Rose Docherty arrêtée par la police écossaise pour le crime de « vigile silencieuse ».

Par David McLoone — Traduit par Campagne Québec-Vie — Photo : capture d'écran vidéo

18 février 2025, Glasgow, Écosse (LifeSiteNews) — Des vidéos prises en Écosse à l’extérieur d’un centre d’avortement montrent la police importunant une femme qui se tient dans la rue, immobile et silencieuse, alors qu’ils appliquent dans le pays la nouvelle loi sur les « zones tampons » autour des centres d’avortement.

Quelques jours seulement après que le vice-président américain JD Vance ait interpellé le gouvernement écossais au sujet de la loi de censure « Safe Access » — qu’il a qualifiée de « crime contre la pensée » parce qu’elle interdit la « prière privée » — Rose Docherty a été prise pour cible par la police alors qu’elle se tenait silencieusement devant l’hôpital universitaire Queen Elizabeth à Glasgow, en Écosse, et qu’elle tenait une pancarte sur laquelle on pouvait lire : « La coercition est un crime, ici pour parler, seulement si vous voulez ».

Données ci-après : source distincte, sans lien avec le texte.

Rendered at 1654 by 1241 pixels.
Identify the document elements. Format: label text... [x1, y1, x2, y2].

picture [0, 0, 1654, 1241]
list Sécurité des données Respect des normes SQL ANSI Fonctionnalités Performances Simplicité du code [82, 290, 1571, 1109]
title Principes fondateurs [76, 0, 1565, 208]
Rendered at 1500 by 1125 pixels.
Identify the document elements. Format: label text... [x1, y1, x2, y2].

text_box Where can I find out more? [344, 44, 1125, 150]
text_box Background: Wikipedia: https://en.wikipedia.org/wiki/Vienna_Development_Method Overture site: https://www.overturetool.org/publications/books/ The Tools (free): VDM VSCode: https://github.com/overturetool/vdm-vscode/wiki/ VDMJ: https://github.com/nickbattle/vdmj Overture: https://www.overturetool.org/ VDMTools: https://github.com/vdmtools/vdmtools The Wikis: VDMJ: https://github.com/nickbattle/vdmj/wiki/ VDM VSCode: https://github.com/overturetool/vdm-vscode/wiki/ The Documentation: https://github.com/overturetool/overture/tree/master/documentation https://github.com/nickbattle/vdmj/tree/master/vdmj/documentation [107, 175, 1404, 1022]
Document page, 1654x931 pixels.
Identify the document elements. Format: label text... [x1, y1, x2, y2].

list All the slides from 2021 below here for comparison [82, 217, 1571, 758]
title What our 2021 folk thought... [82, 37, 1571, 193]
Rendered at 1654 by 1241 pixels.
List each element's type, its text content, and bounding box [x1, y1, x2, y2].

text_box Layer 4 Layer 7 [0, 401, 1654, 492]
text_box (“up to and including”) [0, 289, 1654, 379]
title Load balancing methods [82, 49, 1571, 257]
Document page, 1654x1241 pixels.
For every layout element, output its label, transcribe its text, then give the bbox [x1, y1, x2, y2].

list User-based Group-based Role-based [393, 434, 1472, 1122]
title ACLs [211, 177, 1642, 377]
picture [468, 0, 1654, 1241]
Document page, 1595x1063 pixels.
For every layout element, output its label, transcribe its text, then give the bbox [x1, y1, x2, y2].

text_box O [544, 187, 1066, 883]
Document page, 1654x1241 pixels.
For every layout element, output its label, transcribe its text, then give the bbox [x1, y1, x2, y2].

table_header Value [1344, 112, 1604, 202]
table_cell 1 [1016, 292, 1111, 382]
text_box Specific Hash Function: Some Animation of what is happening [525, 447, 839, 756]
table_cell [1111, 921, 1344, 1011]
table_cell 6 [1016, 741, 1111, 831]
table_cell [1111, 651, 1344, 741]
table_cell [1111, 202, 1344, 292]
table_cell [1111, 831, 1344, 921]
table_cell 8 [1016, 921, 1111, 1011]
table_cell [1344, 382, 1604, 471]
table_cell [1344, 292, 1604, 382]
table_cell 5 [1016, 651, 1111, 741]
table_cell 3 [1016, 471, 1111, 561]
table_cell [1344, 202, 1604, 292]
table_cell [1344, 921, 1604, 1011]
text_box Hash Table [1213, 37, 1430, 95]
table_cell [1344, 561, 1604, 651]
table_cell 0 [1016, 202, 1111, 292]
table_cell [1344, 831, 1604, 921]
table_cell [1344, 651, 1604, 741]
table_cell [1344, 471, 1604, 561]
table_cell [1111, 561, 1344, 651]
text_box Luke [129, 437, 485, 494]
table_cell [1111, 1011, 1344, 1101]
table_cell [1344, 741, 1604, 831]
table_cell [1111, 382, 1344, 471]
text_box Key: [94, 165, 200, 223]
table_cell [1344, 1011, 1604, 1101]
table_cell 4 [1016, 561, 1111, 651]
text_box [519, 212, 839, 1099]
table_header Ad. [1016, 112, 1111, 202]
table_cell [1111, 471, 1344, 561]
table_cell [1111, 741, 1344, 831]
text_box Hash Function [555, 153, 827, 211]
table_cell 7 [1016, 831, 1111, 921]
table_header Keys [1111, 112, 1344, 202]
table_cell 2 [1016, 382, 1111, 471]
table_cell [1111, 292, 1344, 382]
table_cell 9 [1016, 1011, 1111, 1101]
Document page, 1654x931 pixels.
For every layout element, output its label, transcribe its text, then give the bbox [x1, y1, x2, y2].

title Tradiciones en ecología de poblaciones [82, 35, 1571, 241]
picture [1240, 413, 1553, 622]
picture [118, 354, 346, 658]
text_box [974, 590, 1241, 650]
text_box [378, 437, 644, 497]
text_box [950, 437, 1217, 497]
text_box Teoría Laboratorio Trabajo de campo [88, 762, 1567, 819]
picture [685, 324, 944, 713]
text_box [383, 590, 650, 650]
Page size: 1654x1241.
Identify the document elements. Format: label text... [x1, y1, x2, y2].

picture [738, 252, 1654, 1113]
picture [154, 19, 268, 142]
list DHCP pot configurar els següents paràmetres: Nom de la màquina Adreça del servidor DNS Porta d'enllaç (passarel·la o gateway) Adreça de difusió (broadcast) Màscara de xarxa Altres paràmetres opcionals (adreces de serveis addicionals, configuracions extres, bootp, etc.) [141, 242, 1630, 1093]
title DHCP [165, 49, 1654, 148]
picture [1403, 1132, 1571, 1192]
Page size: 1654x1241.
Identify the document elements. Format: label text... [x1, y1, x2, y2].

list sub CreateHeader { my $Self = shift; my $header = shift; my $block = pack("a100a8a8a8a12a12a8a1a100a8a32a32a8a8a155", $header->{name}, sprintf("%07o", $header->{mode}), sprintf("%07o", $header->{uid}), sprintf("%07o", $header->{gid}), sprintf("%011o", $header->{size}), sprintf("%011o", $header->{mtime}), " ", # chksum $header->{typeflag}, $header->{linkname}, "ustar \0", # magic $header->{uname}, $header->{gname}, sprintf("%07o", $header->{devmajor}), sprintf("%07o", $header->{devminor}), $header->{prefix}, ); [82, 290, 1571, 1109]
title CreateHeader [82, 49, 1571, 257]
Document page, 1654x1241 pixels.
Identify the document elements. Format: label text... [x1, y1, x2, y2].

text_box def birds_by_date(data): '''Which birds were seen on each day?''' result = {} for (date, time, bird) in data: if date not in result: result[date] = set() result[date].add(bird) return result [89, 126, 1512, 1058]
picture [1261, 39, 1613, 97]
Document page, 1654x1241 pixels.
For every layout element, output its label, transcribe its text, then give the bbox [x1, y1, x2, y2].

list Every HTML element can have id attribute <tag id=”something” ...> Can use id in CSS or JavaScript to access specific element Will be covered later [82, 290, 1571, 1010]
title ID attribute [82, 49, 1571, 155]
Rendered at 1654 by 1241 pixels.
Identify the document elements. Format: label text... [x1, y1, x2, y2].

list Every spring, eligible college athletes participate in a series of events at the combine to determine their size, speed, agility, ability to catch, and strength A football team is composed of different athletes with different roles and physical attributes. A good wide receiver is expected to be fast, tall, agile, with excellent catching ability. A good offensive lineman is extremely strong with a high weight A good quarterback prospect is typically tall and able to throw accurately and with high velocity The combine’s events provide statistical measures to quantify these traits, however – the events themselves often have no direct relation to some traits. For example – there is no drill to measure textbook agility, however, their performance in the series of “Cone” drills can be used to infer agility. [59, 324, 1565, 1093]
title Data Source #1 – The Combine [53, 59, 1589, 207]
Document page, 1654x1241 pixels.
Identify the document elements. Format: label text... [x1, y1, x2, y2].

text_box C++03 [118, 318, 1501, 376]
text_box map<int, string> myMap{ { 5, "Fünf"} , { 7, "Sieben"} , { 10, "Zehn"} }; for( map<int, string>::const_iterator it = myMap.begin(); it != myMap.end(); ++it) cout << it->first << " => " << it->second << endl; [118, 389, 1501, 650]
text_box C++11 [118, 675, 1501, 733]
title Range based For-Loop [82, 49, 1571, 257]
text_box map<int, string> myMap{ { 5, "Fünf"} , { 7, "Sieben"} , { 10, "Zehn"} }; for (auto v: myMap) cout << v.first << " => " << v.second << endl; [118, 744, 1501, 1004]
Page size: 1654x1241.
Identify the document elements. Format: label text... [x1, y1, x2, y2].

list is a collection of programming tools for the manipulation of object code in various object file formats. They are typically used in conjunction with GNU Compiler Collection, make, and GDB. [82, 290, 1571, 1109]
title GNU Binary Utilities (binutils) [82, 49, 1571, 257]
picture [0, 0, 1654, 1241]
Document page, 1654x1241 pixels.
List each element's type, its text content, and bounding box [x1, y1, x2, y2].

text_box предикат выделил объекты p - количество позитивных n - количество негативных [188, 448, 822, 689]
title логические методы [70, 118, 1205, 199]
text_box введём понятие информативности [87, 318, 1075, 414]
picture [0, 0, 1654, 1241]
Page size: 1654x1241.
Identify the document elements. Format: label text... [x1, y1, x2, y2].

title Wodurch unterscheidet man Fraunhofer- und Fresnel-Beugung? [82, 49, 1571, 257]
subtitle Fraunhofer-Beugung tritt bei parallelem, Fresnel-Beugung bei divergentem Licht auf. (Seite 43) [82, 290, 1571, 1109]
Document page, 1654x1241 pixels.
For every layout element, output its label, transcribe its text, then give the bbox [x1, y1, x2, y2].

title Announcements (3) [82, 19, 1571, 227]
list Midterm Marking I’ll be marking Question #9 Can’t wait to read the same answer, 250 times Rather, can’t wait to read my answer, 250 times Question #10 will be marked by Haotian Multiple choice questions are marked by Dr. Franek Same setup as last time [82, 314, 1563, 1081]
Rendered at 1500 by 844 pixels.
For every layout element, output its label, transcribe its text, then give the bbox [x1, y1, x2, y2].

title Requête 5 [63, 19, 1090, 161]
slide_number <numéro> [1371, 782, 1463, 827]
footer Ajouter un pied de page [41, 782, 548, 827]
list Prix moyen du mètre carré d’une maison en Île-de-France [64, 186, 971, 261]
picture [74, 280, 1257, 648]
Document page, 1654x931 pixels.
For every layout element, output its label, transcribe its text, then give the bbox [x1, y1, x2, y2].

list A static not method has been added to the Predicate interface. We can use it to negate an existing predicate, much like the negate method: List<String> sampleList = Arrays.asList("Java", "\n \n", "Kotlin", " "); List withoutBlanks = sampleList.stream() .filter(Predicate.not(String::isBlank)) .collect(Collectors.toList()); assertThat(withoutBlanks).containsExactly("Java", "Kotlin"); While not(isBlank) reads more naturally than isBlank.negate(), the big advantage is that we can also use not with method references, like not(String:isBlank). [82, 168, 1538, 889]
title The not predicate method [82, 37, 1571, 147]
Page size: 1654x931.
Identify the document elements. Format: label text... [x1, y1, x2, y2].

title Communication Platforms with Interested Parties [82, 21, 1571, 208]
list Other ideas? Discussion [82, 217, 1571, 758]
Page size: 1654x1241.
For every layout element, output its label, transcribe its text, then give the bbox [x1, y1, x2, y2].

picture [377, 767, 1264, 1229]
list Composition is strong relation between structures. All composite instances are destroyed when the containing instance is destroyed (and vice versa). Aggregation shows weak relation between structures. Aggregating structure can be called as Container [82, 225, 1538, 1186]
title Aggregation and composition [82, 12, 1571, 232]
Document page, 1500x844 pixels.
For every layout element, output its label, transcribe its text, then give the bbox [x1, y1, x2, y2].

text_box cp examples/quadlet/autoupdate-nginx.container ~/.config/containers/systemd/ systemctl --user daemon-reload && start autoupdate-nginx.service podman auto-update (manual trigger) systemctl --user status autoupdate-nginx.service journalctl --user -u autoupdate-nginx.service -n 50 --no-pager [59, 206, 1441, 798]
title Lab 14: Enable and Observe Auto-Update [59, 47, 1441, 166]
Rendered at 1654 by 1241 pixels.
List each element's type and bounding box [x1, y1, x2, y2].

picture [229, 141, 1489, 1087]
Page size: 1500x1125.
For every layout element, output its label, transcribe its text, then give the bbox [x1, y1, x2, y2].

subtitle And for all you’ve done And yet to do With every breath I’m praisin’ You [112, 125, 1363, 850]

À la suite des commentaires de M. Vance critiquant la loi, le représentant du Parti national écossais, Neil Gray, a déclaré que la déclaration du dirigeant américain était « ridicule », tandis qu’un porte-parole du gouvernement a déclaré que le peuple écossais « continue d’avoir le droit de protester et de s’exprimer librement ».